> [What you are asked to do] Reproduce the records exactly, but not the pictures.

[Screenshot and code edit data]
= = = = =

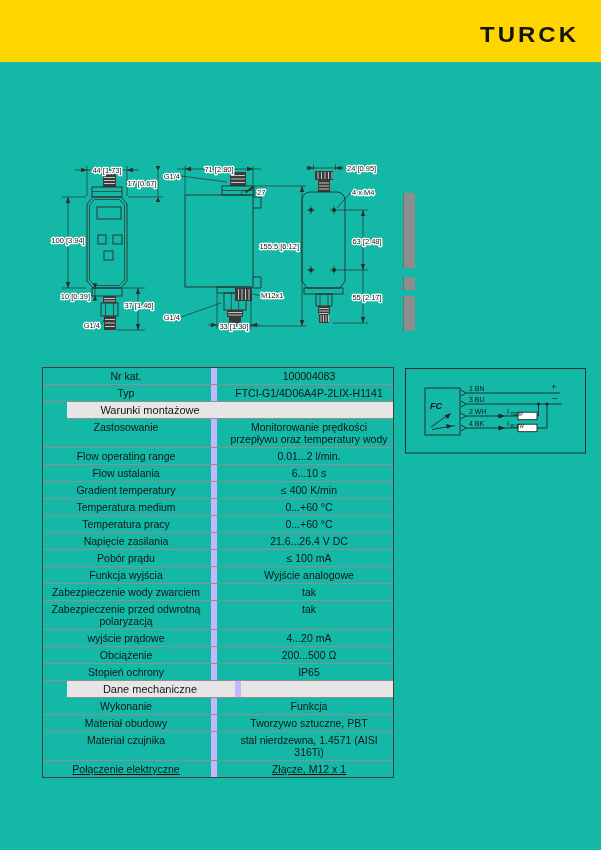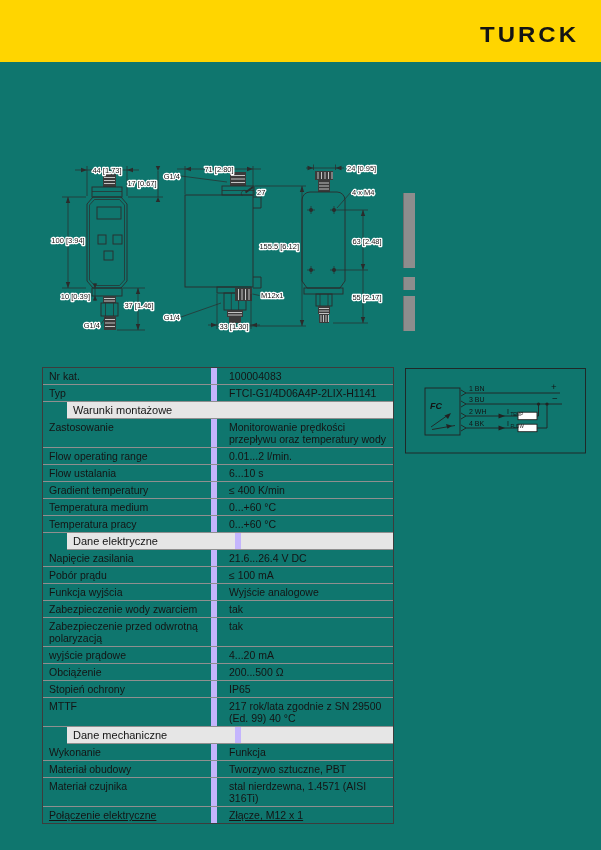--- a/index.html
+++ b/index.html
@@ -3,7 +3,7 @@
 <meta charset="utf-8">
 <style>
   html,body{margin:0;padding:0;background:#fff;}
-  .page{position:relative;width:601px;height:850px;background:#0f766e;overflow:hidden;
+  .page{position:relative;width:601px;height:850px;background:#14b8a6;overflow:hidden;
         font-family:"Liberation Sans", sans-serif;color:#141414;}
 
   

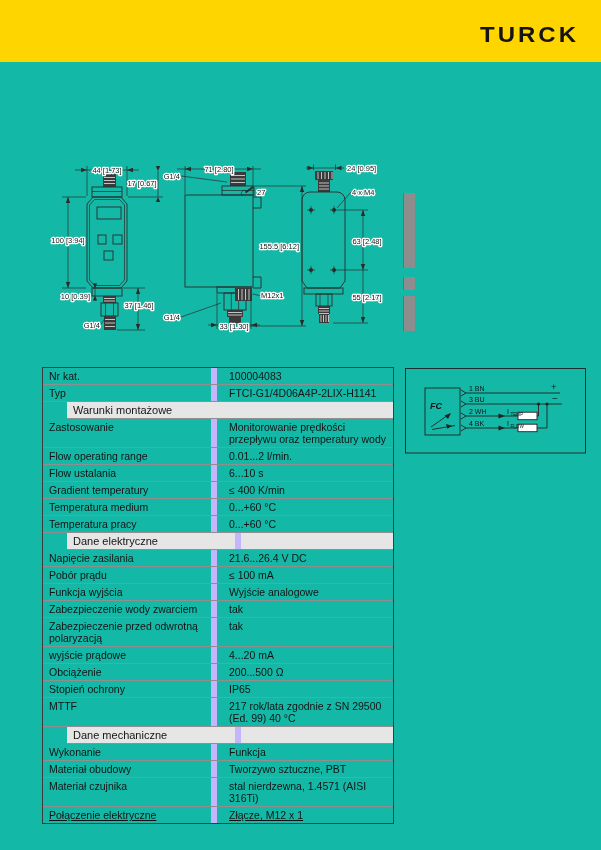--- a/index.html
+++ b/index.html
@@ -24,7 +24,7 @@
   
   .spec-table{position:absolute;left:42px;top:367px;width:350px;
               border:1px solid #3c3c3c;font-size:10.5px;line-height:12px;}
-  .trow{display:flex;border-bottom:1px solid #8f8f8f;}
+  .trow{display:flex;border-bottom:1px solid #8f8f8f;text-align:center;}
   .trow:last-child{border-bottom:none;text-decoration:underline;}
   .tlabel{flex:0 0 168px;box-sizing:border-box;padding:2px 8px 2px 6px;}
   .tvalue{flex:1;box-sizing:border-box;padding:2px 4px 2px 12px;border-left:6px solid #c4b5fd;}

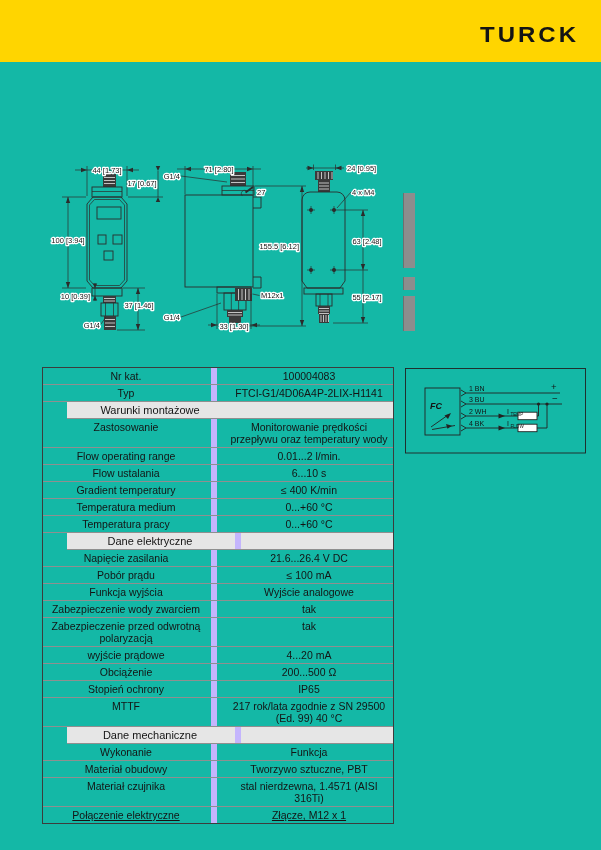--- a/index.html
+++ b/index.html
@@ -277,10 +277,6 @@
         <div class="tlabel">Temperatura pracy</div>
         <div class="tvalue">0...+60 °C</div>
       </div>
-      <div class="trow section">
-        <div class="tlabel">Dane elektryczne</div>
-        <div class="tvalue"></div>
-      </div>
       <div class="trow">
         <div class="tlabel">Napięcie zasilania</div>
         <div class="tvalue">21.6...26.4 V DC</div>

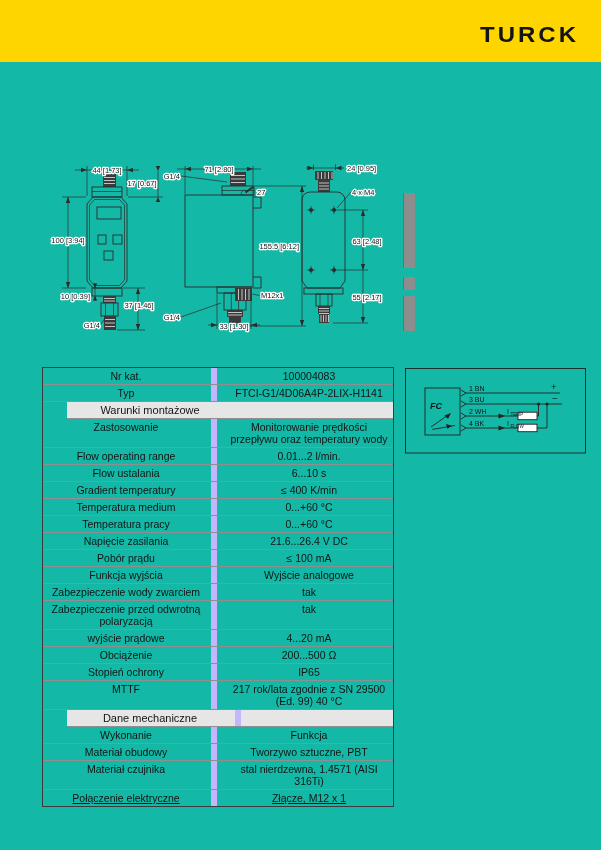--- a/index.html
+++ b/index.html
@@ -309,10 +309,6 @@
         <div class="tlabel">Stopień ochrony</div>
         <div class="tvalue">IP65</div>
       </div>
-      <div class="trow">
-        <div class="tlabel">MTTF</div>
-        <div class="tvalue">217 rok/lata zgodnie z SN 29500 (Ed. 99) 40 °C</div>
-      </div>
       <div class="trow section">
         <div class="tlabel">Dane mechaniczne</div>
         <div class="tvalue"></div>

= = = = =

> [Answer section]
--- a/index.html
+++ b/index.html
@@ -3,7 +3,7 @@
 <meta charset="utf-8">
 <style>
   html,body{margin:0;padding:0;background:#fff;}
-  .page{position:relative;width:601px;height:850px;background:#0f766e;overflow:hidden;
+  .page{position:relative;width:601px;height:850px;background:#14b8a6;overflow:hidden;
         font-family:"Liberation Sans", sans-serif;color:#141414;}
 
   

--- a/index.html
+++ b/index.html
@@ -24,7 +24,7 @@
   
   .spec-table{position:absolute;left:42px;top:367px;width:350px;
               border:1px solid #3c3c3c;font-size:10.5px;line-height:12px;}
-  .trow{display:flex;border-bottom:1px solid #8f8f8f;}
+  .trow{display:flex;border-bottom:1px solid #8f8f8f;text-align:center;}
   .trow:last-child{border-bottom:none;text-decoration:underline;}
   .tlabel{flex:0 0 168px;box-sizing:border-box;padding:2px 8px 2px 6px;}
   .tvalue{flex:1;box-sizing:border-box;padding:2px 4px 2px 12px;border-left:6px solid #c4b5fd;}

--- a/index.html
+++ b/index.html
@@ -277,10 +277,6 @@
         <div class="tlabel">Temperatura pracy</div>
         <div class="tvalue">0...+60 °C</div>
       </div>
-      <div class="trow section">
-        <div class="tlabel">Dane elektryczne</div>
-        <div class="tvalue"></div>
-      </div>
       <div class="trow">
         <div class="tlabel">Napięcie zasilania</div>
         <div class="tvalue">21.6...26.4 V DC</div>

--- a/index.html
+++ b/index.html
@@ -309,10 +309,6 @@
         <div class="tlabel">Stopień ochrony</div>
         <div class="tvalue">IP65</div>
       </div>
-      <div class="trow">
-        <div class="tlabel">MTTF</div>
-        <div class="tvalue">217 rok/lata zgodnie z SN 29500 (Ed. 99) 40 °C</div>
-      </div>
       <div class="trow section">
         <div class="tlabel">Dane mechaniczne</div>
         <div class="tvalue"></div>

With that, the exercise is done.